Kelly’s interview with Reade, which does not yet have an air date, comes after the former staffer abruptly cancelled two scheduled interviews with mainstream cable news anchors. On April 30, The New York Times reported that Reade had agreed to a sitdown with Fox News anchor Chris Wallace to be filmed on Friday morning and aired on Sunday. But shortly before Reade was set to be interviewed, with the camera crew already en route to her location, she pulled the plug, a Fox News source told The Daily Beast. Reade later told the AP that she canceled due to security concerns.
Reade also reneged on an agreed-upon interview with CNN’s Don Lemon, the host told viewers on May 4, saying that she cited “security concerns” following Biden’s on-air interview.
“Last Friday, Tara Reade, who has accused Joe Biden of sexual assault when she worked in his Senate office in 1993, canceled an interview she agreed to do with me, saying she wasn’t comfortable doing the interview any longer after the former vice president spoke with MSNBC that morning and categorically denied the allegation,” Lemon said, adding that Reade told him “she wants to tell her story and promised me she’ll reschedule our interview.”
A CNN source told The Daily Beast that the network is “trying to salvage” the interview, but that “almost everyone is out of the loop.”
Kelly—who has alleged that she was once subjected to repeated workplace sexual harassment by her boss, the late Roger Ailes—was once one of Fox News Channel’s most popular anchors before decamping to NBC’s Today Show after the 2016 presidential election. She has a mixed record when it comes to high-profile interviews: a June 2017 sitdown with Russian president Vladimir Putin, meant to showcase her skills as a serious interviewer, was instead widely criticized as wasting an opportunity to hold the autocrat to account for meddling in the U.S. presidential election, and Kelly herself later admitted that she had been outmaneuvered by Putin.
In another highly anticipated sitdown during the 2016 presidential campaign, Kelly interviewed then-Republican nominee Donald Trump, an interview which received a mixed reception for spending much of its time focusing on Kelly and her own feud with the future president.

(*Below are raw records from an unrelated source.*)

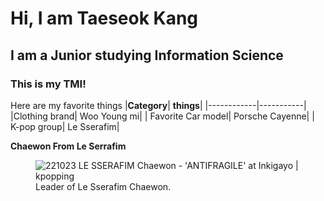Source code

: # Hi, I am Taeseok Kang 
## I am a Junior studying Information Science
### This is my TMI!


Here are my favorite things
|**Category**| **things**|
|------------|-----------|
|Clothing brand| Woo Young mi|
| Favorite Car model| Porsche Cayenne|
| K-pop group| Le Sserafim|

**Chaewon From Le Serrafim**
<figure>
  <img src="[https://media.d3.nhle.com/image/private/t_ratio16_9-size50/dpr_2.0/f_auto/prd/olstsfd0yrhs3yrznrcr.jpg](https://kpopping.com/documents/0d/1/1800/221023-LE-SSERAFIM-Chaewon-ANTIFRAGILE-at-INKIGAYO-documents-3.jpeg?v=0e47f)https://kpopping.com/documents/0d/1/1800/221023-LE-SSERAFIM-Chaewon-ANTIFRAGILE-at-INKIGAYO-documents-3.jpeg?v=0e47f"alt = "221023 LE SSERAFIM Chaewon - 'ANTIFRAGILE' at Inkigayo | kpopping">
  <figcaption>Leader of Le Sserafim Chaewon.</figcaption>
</figure>
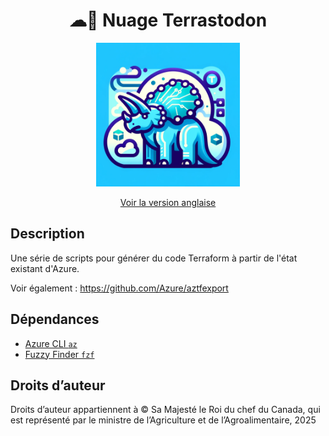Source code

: <div align="center">
    <h1>☁🐘 Nuage Terrastodon</h1>
    <img src="logo.png" width="230">
    <br/>

[Voir la version anglaise](./README.md)

</div>


## Description

Une série de scripts pour générer du code Terraform à partir de l'état existant d'Azure.

Voir également : https://github.com/Azure/aztfexport

## Dépendances

- [Azure CLI `az`](https://learn.microsoft.com/en-us/cli/azure/install-azure-cli#install)
- [Fuzzy Finder `fzf`](https://github.com/junegunn/fzf?tab=readme-ov-file#installation)

## Droits d’auteur

Droits d’auteur appartiennent à © Sa Majesté le Roi du chef du Canada, qui est représenté par le ministre de l’Agriculture et de l’Agroalimentaire, 2025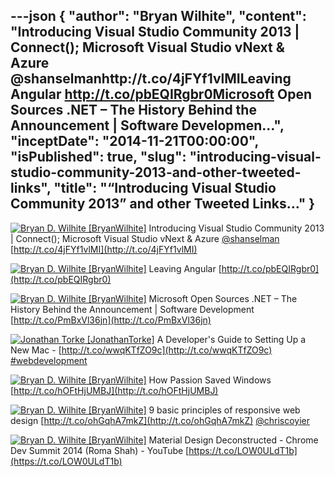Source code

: ---json
{
  "author": "Bryan Wilhite",
  "content": "Introducing Visual Studio Community 2013 | Connect(); Microsoft Visual Studio vNext &amp; Azure @shanselmanhttp://t.co/4jFYf1vlMILeaving Angular http://t.co/pbEQIRgbr0Microsoft Open Sources .NET – The History Behind the Announcement | Software Developmen...",
  "inceptDate": "2014-11-21T00:00:00",
  "isPublished": true,
  "slug": "introducing-visual-studio-community-2013-and-other-tweeted-links",
  "title": "“Introducing Visual Studio Community 2013” and other Tweeted Links…"
}
---

[<img alt="Bryan D. Wilhite [BryanWilhite]" src="https://songhay.blob.core.windows.net/shared-social-twitter/BryanWilhite.jpeg">](http://t.co/UNdqV0Z1zz "Bryan D. Wilhite [BryanWilhite]") <span>Introducing Visual Studio Community 2013 | Connect(); Microsoft Visual Studio vNext &amp; Azure [@shanselman](http://twitter.com/shanselman) [http://t.co/4jFYf1vlMI](http://t.co/4jFYf1vlMI)</span>

[<img alt="Bryan D. Wilhite [BryanWilhite]" src="https://songhay.blob.core.windows.net/shared-social-twitter/BryanWilhite.jpeg">](http://t.co/UNdqV0Z1zz "Bryan D. Wilhite [BryanWilhite]") <span>Leaving Angular [http://t.co/pbEQIRgbr0](http://t.co/pbEQIRgbr0)</span>

[<img alt="Bryan D. Wilhite [BryanWilhite]" src="https://songhay.blob.core.windows.net/shared-social-twitter/BryanWilhite.jpeg">](http://t.co/UNdqV0Z1zz "Bryan D. Wilhite [BryanWilhite]") <span>Microsoft Open Sources .NET – The History Behind the Announcement | Software Development [http://t.co/PmBxVl36jn](http://t.co/PmBxVl36jn)</span>

[<img alt="Jonathan Torke [JonathanTorke]" src="https://songhay.blob.core.windows.net/shared-social-twitter/JonathanTorke.png">](http://t.co/os5uqU3MvE "Jonathan Torke [JonathanTorke]") <span>A Developer's Guide to Setting Up a New Mac - [http://t.co/wwqKTfZO9c](http://t.co/wwqKTfZO9c) [#webdevelopment](http://search.twitter.com/search?q=%23webdevelopment)</span>

[<img alt="Bryan D. Wilhite [BryanWilhite]" src="https://songhay.blob.core.windows.net/shared-social-twitter/BryanWilhite.jpeg">](http://t.co/UNdqV0Z1zz "Bryan D. Wilhite [BryanWilhite]") <span>How Passion Saved Windows [http://t.co/hOFtHjUMBJ](http://t.co/hOFtHjUMBJ)</span>

[<img alt="Bryan D. Wilhite [BryanWilhite]" src="https://songhay.blob.core.windows.net/shared-social-twitter/BryanWilhite.jpeg">](http://t.co/UNdqV0Z1zz "Bryan D. Wilhite [BryanWilhite]") <span>9 basic principles of responsive web design [http://t.co/ohGqhA7mkZ](http://t.co/ohGqhA7mkZ) [@chriscoyier](http://twitter.com/chriscoyier)</span>

[<img alt="Bryan D. Wilhite [BryanWilhite]" src="https://songhay.blob.core.windows.net/shared-social-twitter/BryanWilhite.jpeg">](http://t.co/UNdqV0Z1zz "Bryan D. Wilhite [BryanWilhite]") <span>Material Design Deconstructed - Chrome Dev Summit 2014 (Roma Shah) - YouTube [https://t.co/LOW0ULdT1b](https://t.co/LOW0ULdT1b)</span>
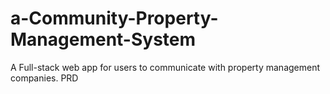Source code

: # a-Community-Property-Management-System
A Full-stack web app for users to communicate with property management companies.
PRD
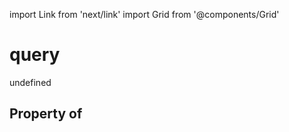 import Link from 'next/link'
import Grid from '@components/Grid'

# query

undefined

## Property of



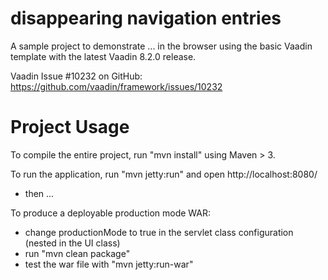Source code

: disappearing navigation entries
================

A sample project to demonstrate ... in the browser using the basic Vaadin template with the latest Vaadin 8.2.0 release.

Vaadin Issue #10232 on GitHub: https://github.com/vaadin/framework/issues/10232 

Project Usage
=============

To compile the entire project, run "mvn install" using Maven > 3.

To run the application, run "mvn jetty:run" and open http://localhost:8080/ 
- then ...

To produce a deployable production mode WAR:
- change productionMode to true in the servlet class configuration (nested in the UI class)
- run "mvn clean package"
- test the war file with "mvn jetty:run-war"
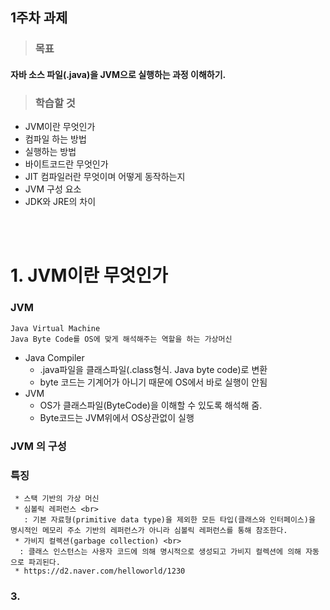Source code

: ## 1주차 과제


> ### 목표
 #### 자바 소스 파일(.java)을 JVM으로 실행하는 과정 이해하기.

> ### 학습할 것
 - JVM이란 무엇인가
 - 컴파일 하는 방법
 - 실행하는 방법
 - 바이트코드란 무엇인가
 - JIT 컴파일러란 무엇이며 어떻게 동작하는지
 - JVM 구성 요소
 - JDK와 JRE의 차이  
  
<br>
<br>

# 1. JVM이란 무엇인가
  ### JVM
    Java Virtual Machine 
    Java Byte Code를 OS에 맞게 해석해주는 역할을 하는 가상머신     
  
   - Java Compiler 
     - .java파일을 클래스파일(.class형식. Java byte code)로 변환
     - byte 코드는 기계어가 아니기 때문에 OS에서 바로 실행이 안됨
   - JVM
     - OS가 클래스파일(ByteCode)을 이해할 수 있도록 해석해 줌.
     - Byte코드는 JVM위에서 OS상관없이 실행
    
  ### JVM 의 구성
  
  

  ### 특징    
     * 스택 기반의 가상 머신
     * 심볼릭 레퍼런스 <br> 
       : 기본 자료형(primitive data type)을 제외한 모든 타입(클래스와 인터페이스)을 명시적인 메모리 주소 기반의 레퍼런스가 아니라 심볼릭 레퍼런스를 통해 참조한다.
     * 가비지 컬렉션(garbage collection) <br>
      : 클래스 인스턴스는 사용자 코드에 의해 명시적으로 생성되고 가비지 컬렉션에 의해 자동으로 파괴된다.
     * https://d2.naver.com/helloworld/1230 

  ### 3.
 
               


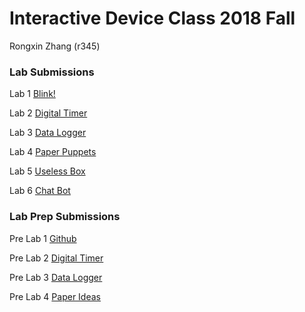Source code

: # Interactive Device Class 2018 Fall

Rongxin Zhang (r345)

### Lab Submissions
Lab 1 [Blink!](/Lab_Submission/lab1/write_up.md)

Lab 2 [Digital Timer](/Lab_Submission/lab2/write_up.md)

Lab 3 [Data Logger](/Lab_Submission/lab3/write_up.md)

Lab 4 [Paper Puppets](/Lab_Submission/lab4/write_up.md)

Lab 5 [Useless Box](/Lab_Submission/lab5/write_up.md)

Lab 6 [Chat Bot](/Lab_Submission/lab6/write_up.md)

### Lab Prep Submissions
Pre Lab 1 [Github](/Lab_Prep_Submission/prep1/README.md)

Pre Lab 2 [Digital Timer](/Lab_Prep_Submission/prep2/README.md)

Pre Lab 3 [Data Logger](/Lab_Prep_Submission/prep3/README.md)

Pre Lab 4 [Paper Ideas](/Lab_Prep_Submission/prep4/README.md)

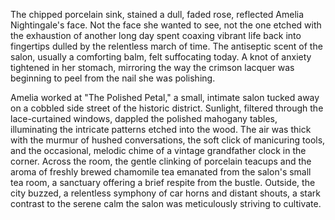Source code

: The chipped porcelain sink, stained a dull, faded rose, reflected Amelia Nightingale's face.  Not the face she wanted to see, not the one etched with the exhaustion of another long day spent coaxing vibrant life back into fingertips dulled by the relentless march of time.  The antiseptic scent of the salon, usually a comforting balm, felt suffocating today.  A knot of anxiety tightened in her stomach, mirroring the way the crimson lacquer was beginning to peel from the nail she was polishing.

Amelia worked at "The Polished Petal," a small, intimate salon tucked away on a cobbled side street of the historic district.  Sunlight, filtered through the lace-curtained windows, dappled the polished mahogany tables, illuminating the intricate patterns etched into the wood.  The air was thick with the murmur of hushed conversations, the soft click of manicuring tools, and the occasional, melodic chime of a vintage grandfather clock in the corner.  Across the room, the gentle clinking of porcelain teacups and the aroma of freshly brewed chamomile tea emanated from the salon's small tea room, a sanctuary offering a brief respite from the bustle.  Outside, the city buzzed, a relentless symphony of car horns and distant shouts, a stark contrast to the serene calm the salon was meticulously striving to cultivate.
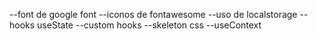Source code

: 


--font de google font
--iconos de fontawesome
--uso de localstorage
--hooks useState
--custom hooks
--skeleton css
--useContext
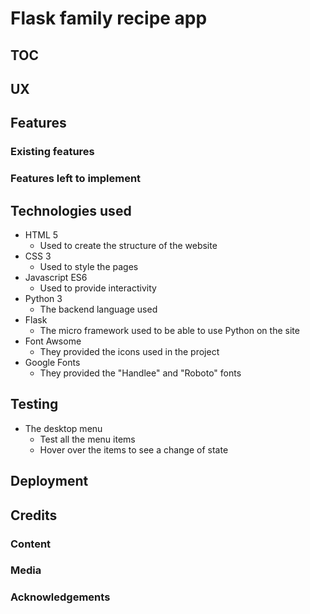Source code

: # Flask family recipe app

## TOC

## UX

## Features

### Existing features

### Features left to implement

## Technologies used

* HTML 5
  * Used to create the structure of the website
* CSS 3
  * Used to style the pages
* Javascript ES6
  * Used to provide interactivity
* Python 3 
  * The backend language used
* Flask
  * The micro framework used to be able to use Python on the site
* Font Awsome
  * They provided the icons used in the project
* Google Fonts 
  * They provided the "Handlee" and "Roboto" fonts   

## Testing

* The desktop menu
  * Test all the menu items
  * Hover over the items to see a change of state

## Deployment

## Credits

### Content

### Media

### Acknowledgements
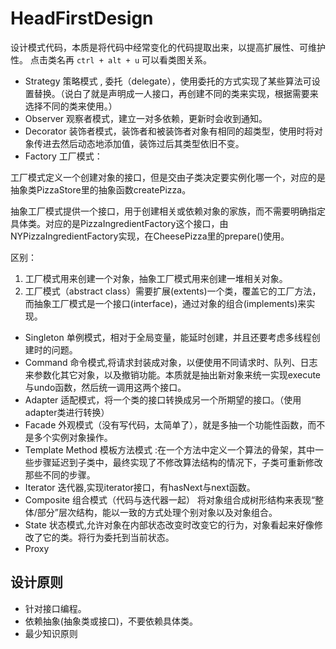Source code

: # HeadFirstDesign
设计模式代码，本质是将代码中经常变化的代码提取出来，以提高扩展性、可维护性。
点击类名再 `ctrl + alt + u` 可以看类图关系。

- Strategy 策略模式 , 委托（delegate），使用委托的方式实现了某些算法可设置替换。（说白了就是声明成一人接口，再创建不同的类来实现，根据需要来选择不同的类来使用。）
- Observer 观察者模式，建立一对多依赖，更新时会收到通知。
- Decorator 装饰者模式，装饰者和被装饰者对象有相同的超类型，使用时将对象传进去然后动态地添加值，装饰过后其类型依旧不变。
- Factory  工厂模式：

工厂模式定义一个创建对象的接口，但是交由子类决定要实例化哪一个，对应的是抽象类PizzaStore里的抽象函数createPizza。

抽象工厂模式提供一个接口，用于创建相关或依赖对象的家族，而不需要明确指定具体类。对应的是PizzaIngredientFactory这个接口，由NYPizzaIngredientFactory实现，在CheesePizza里的prepare()使用。

区别：
1. 工厂模式用来创建一个对象，抽象工厂模式用来创建一堆相关对象。
2. 工厂模式（abstract class）需要扩展(extents)一个类，覆盖它的工厂方法，而抽象工厂模式是一个接口(interface)，通过对象的组合(implements)来实现。

- Singleton 单例模式，相对于全局变量，能延时创建，并且还要考虑多线程创建时的问题。
- Command 命令模式,将请求封装成对象，以便使用不同请求时、队列、日志来参数化其它对象，以及撤销功能。本质就是抽出新对象来统一实现execute与undo函数，然后统一调用这两个接口。
- Adapter 适配模式，将一个类的接口转换成另一个所期望的接口。（使用adapter类进行转换）
- Facade 外观模式（没有写代码，太简单了），就是多抽一个功能性函数，而不是多个实例对象操作。
- Template Method 模板方法模式 :在一个方法中定义一个算法的骨架，其中一些步骤延迟到子类中，最终实现了不修改算法结构的情况下，子类可重新修改那些不同的步骤。
- Iterator 迭代器,实现iterator接口，有hasNext与next函数。
- Composite 组合模式（代码与迭代器一起） 将对象组合成树形结构来表现“整体/部分”层次结构，能以一致的方式处理个别对象以及对象组合。
- State 状态模式,允许对象在内部状态改变时改变它的行为，对象看起来好像修改了它的类。将行为委托到当前状态。
- Proxy

## 设计原则 
- 针对接口编程。
- 依赖抽象(抽象类或接口)，不要依赖具体类。
- 最少知识原则


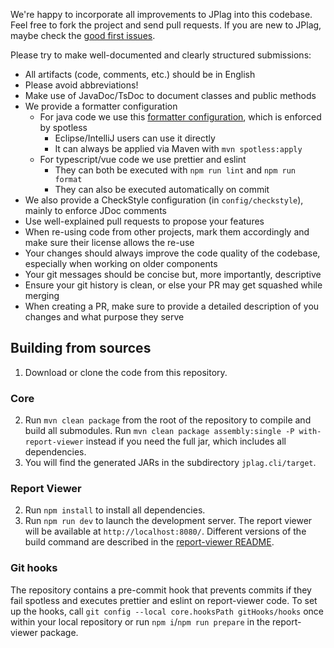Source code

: We're happy to incorporate all improvements to JPlag into this codebase. Feel free to fork the project and send pull requests.
If you are new to JPlag, maybe check the [good first issues](https://github.com/jplag/jplag/issues?q=is%3Aissue+is%3Aopen+label%3A%22good+first+issue%22).

Please try to make well-documented and clearly structured submissions:
* All artifacts (code, comments, etc.) should be in English
* Please avoid abbreviations!
* Make use of JavaDoc/TsDoc to document classes and public methods
* We provide a formatter configuration
  * For java code we use this [formatter configuration](https://github.com/jplag/JPlag/blob/master/formatter.xml), which is enforced by spotless
      * Eclipse/IntelliJ users can use it directly
      * It can always be applied via Maven with `mvn spotless:apply`
  * For typescript/vue code we use prettier and eslint
      * They can both be executed with `npm run lint` and `npm run format`
      * They can also be executed automatically on commit
* We also provide a CheckStyle configuration (in `config/checkstyle`), mainly to enforce JDoc comments
* Use well-explained pull requests to propose your features
* When re-using code from other projects, mark them accordingly and make sure their license allows the re-use
* Your changes should always improve the code quality of the codebase, especially when working on older components
* Your git messages should be concise but, more importantly, descriptive
* Ensure your git history is clean, or else your PR may get squashed while merging
* When creating a PR, make sure to provide a detailed description of you changes and what purpose they serve

## Building from sources 
1. Download or clone the code from this repository.

### Core
2. Run `mvn clean package` from the root of the repository to compile and build all submodules.
   Run `mvn clean package assembly:single -P with-report-viewer` instead if you need the full jar, which includes all dependencies.
3. You will find the generated JARs in the subdirectory `jplag.cli/target`.

### Report Viewer
2. Run `npm install` to install all dependencies.
3. Run `npm run dev` to launch the development server. The report viewer will be available at `http://localhost:8080/`.
   Different versions of the build command are described in the [report-viewer README](../report-viewer/README.md).

### Git hooks

The repository contains a pre-commit hook that prevents commits if they fail spotless and executes prettier and eslint on report-viewer code.
To set up the hooks, call `git config --local core.hooksPath gitHooks/hooks` once within your local repository or run `npm i`/`npm run prepare` in the report-viewer package.

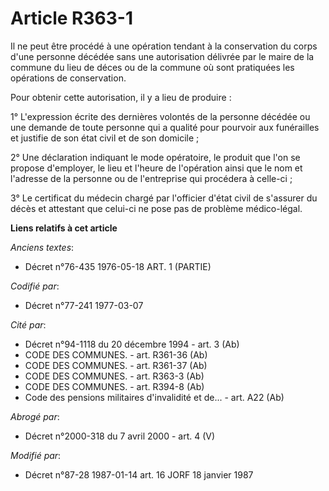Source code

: # Article R363-1

Il ne peut être procédé à une opération tendant à la conservation du corps d'une personne décédée sans une autorisation
délivrée par le maire de la commune du lieu de déces ou de la commune où sont pratiquées les opérations de conservation.

Pour obtenir cette autorisation, il y a lieu de produire :

1° L'expression écrite des dernières volontés de la personne décédée ou une demande de toute personne qui a qualité pour
pourvoir aux funérailles et justifie de son état civil et de son domicile ;

2° Une déclaration indiquant le mode opératoire, le produit que l'on se propose d'employer, le lieu et l'heure de l'opération
ainsi que le nom et l'adresse de la personne ou de l'entreprise qui procédera à celle-ci ;

3° Le certificat du médecin chargé par l'officier d'état civil de s'assurer du décès et attestant que celui-ci ne pose pas de
problème médico-légal.

**Liens relatifs à cet article**

_Anciens textes_:

  - Décret n°76-435 1976-05-18 ART. 1 (PARTIE)

_Codifié par_:

  - Décret n°77-241 1977-03-07

_Cité par_:

  - Décret n°94-1118 du 20 décembre 1994 - art. 3 (Ab)
  - CODE DES COMMUNES. - art. R361-36 (Ab)
  - CODE DES COMMUNES. - art. R361-37 (Ab)
  - CODE DES COMMUNES. - art. R363-3 (Ab)
  - CODE DES COMMUNES. - art. R394-8 (Ab)
  - Code des pensions militaires d'invalidité et de... - art. A22 (Ab)

_Abrogé par_:

  - Décret n°2000-318 du 7 avril 2000 - art. 4 (V)

_Modifié par_:

  - Décret n°87-28 1987-01-14 art. 16 JORF 18 janvier 1987
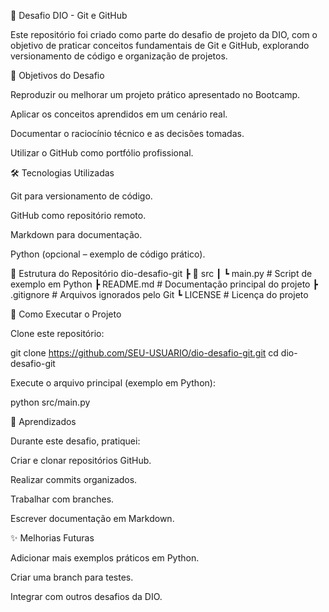 🚀 Desafio DIO - Git e GitHub

Este repositório foi criado como parte do desafio de projeto da DIO, com o objetivo de praticar conceitos fundamentais de Git e GitHub, explorando versionamento de código e organização de projetos.

📌 Objetivos do Desafio

Reproduzir ou melhorar um projeto prático apresentado no Bootcamp.

Aplicar os conceitos aprendidos em um cenário real.

Documentar o raciocínio técnico e as decisões tomadas.

Utilizar o GitHub como portfólio profissional.

🛠️ Tecnologias Utilizadas

Git para versionamento de código.

GitHub como repositório remoto.

Markdown para documentação.

Python (opcional – exemplo de código prático).

📂 Estrutura do Repositório
dio-desafio-git
 ┣ 📂 src
 ┃ ┗ main.py        # Script de exemplo em Python
 ┣ README.md        # Documentação principal do projeto
 ┣ .gitignore       # Arquivos ignorados pelo Git
 ┗ LICENSE          # Licença do projeto

🚀 Como Executar o Projeto

Clone este repositório:

git clone https://github.com/SEU-USUARIO/dio-desafio-git.git
cd dio-desafio-git


Execute o arquivo principal (exemplo em Python):

python src/main.py

📖 Aprendizados

Durante este desafio, pratiquei:

Criar e clonar repositórios GitHub.

Realizar commits organizados.

Trabalhar com branches.

Escrever documentação em Markdown.

✨ Melhorias Futuras

Adicionar mais exemplos práticos em Python.

Criar uma branch para testes.

Integrar com outros desafios da DIO.
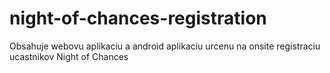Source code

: # night-of-chances-registration

Obsahuje webovu aplikaciu a android aplikaciu urcenu na onsite registraciu ucastnikov Night of Chances
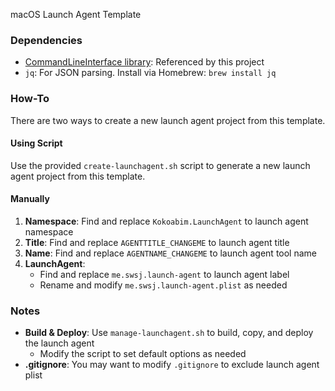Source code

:macOS Launch Agent Template

### Dependencies

-   [CommandLineInterface library](https://github.com/kokoabim/CommandLineInterface-DotNet): Referenced by this project
-   `jq`: For JSON parsing. Install via Homebrew: `brew install jq`

### How-To

There are two ways to create a new launch agent project from this template.

#### Using Script

Use the provided `create-launchagent.sh` script to generate a new launch agent project from this template.

#### Manually

1. **Namespace**: Find and replace `Kokoabim.LaunchAgent` to launch agent namespace
2. **Title**: Find and replace `AGENTTITLE_CHANGEME` to launch agent title
3. **Name**: Find and replace `AGENTNAME_CHANGEME` to launch agent tool name
4. **LaunchAgent**:
    - Find and replace `me.swsj.launch-agent` to launch agent label
    - Rename and modify `me.swsj.launch-agent.plist` as needed

### Notes

-   **Build & Deploy**: Use `manage-launchagent.sh` to build, copy, and deploy the launch agent
    -   Modify the script to set default options as needed
-   **.gitignore**: You may want to modify `.gitignore` to exclude launch agent plist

The anchor later lost her eight-figure job with NBC after she publicly defended white people who wear blackface on Halloween.
Since his own television interview on Friday, in which he declared he was “absolutely positive” that no one in his office was made aware of any complaint made by Reade, Biden has continued with campaigning-as-usual, insofar as the coronavirus pandemic has allowed. On Thursday evening, the campaign will host a national “Women for Biden” call with Sen. Kirsten Gillibrand (D-N.Y.), one of half a dozen such events geared towards shoring up support among women voters since the beginning of March.
Despite—or, perhaps, because of—Biden’s outreach on women’s issues in recent weeks, most outside women’s groups have remained mum on the accusations leveled against the former vice president. Meanwhile, some insurgent progressive Democratic candidates, many of them women, are increasingly vocal in expressing support for Reade.
“I am a lot freer to speak about this stuff,” Rebecca Parson, who is running against Rep. Derek Kilmer in Washington state’s 6th congressional district, told The Daily Beast earlier this week. “Sexual assault should be a red line for us. We need to be able to distinguish ourselves from the Republicans… We can’t win with hypocrisy like that.”